Rob Stewart: I've incorporated your suggestion about how to handle the spread_sort wrapper and resolved the code issues you pointed to and some of the documentation ones (thanks). I'll leave the invisible doc formatting issues (partially due to the 3 year wait for review) alone until after this has been reviewed. Are you or someone else willing to formally review this? I've put it up on git with the fixes: https://github.com/spreadsort/algorithm_sorting Note that: integer_sort works on anything with a >> and a - operator that works on the result of the >>, or equivalent functors. float_sort works on anfything with an IEEE floating-point number key that can be cast to an integer type for sorting, as long as sign is handled correctly (float, double). string_sort works on any array of individual elements, where the individual elements sort as integers (such as string or wstring), or functors are provided with equivalent behavior. On Thu, Jul 25, 2013 at 9:43 PM, Jeremy Murphy < jeremy.william.murphy@gmail.com> wrote:
On 25 July 2013 20:15, Steven Ross
wrote: Actually, RAND_MAX = INT_MAX = (1 << 31) - 1 on my system (glibc-2.15). So how do I generate random 64-bit numbers... (rand() << 32) + rand()? Bah, I should just be using Boost.Random!
Sounds good.
Yes, I understand that's the assumption that bucket sort works on. So I guess that's also an argument for having multiple, different implementations. I'm keen to do a comprehensive comparative performance test, all the algorithms across different distributions, but it will take some time.
You might want to look at the example suite my tune.pl script runs (libs/algorithm/sorting/tune.pl). It tests a bunch of interesting distributions, including various types of random data, the ALRbreaker distribution (which shows the danger of conventional radix sorts), sorted data, and mostly sorted data.

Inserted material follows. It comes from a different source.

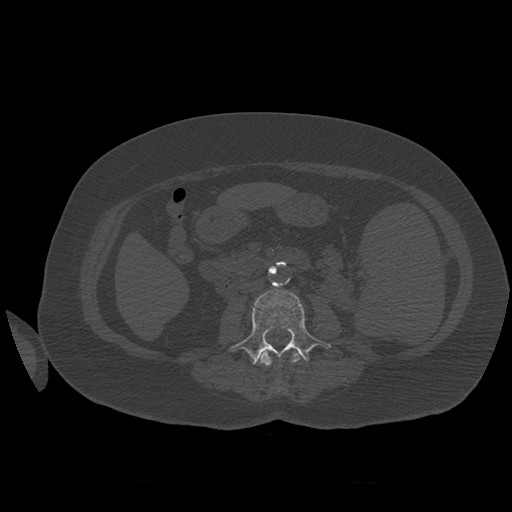
CT including the spine, one axial slice. Slice 234 of 399 in the series (ordered by position). Reconstruction kernel STANDARD. Bone window (W 1800 / L 400 HU). 512 × 512 image matrix, field of view 404 × 404 mm. Patient age 81 years. From the clinical record (not read from this slice): primary cancer: renal; vertebrae with lytic lesions (as recorded): L1.
Structures marked on this image (semi-automatic segmentation, software-assisted and operator-edited):
- L2 vertebra: box from (x=253, y=351) to (x=301, y=383) px
- L3 vertebra: (x=228, y=289)–(x=331, y=364)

I've also been thinking that the LSD radix-sort can be optimized (especially for large-width integers) where k <= (k_max >> 1). That is, where some of the most-significant digits are not being used, the number of column/digit sort passes with counting-sort can potentially be reduced. Anyway, maybe in version 2.0. :)
spread_sort has that optimization (it's useful for making the worst-case
condition hard to construct/much rarer). All you need to do is find the maximum unsigned value in a quick linear pass through the data, and you can ignore all bits higher than that value.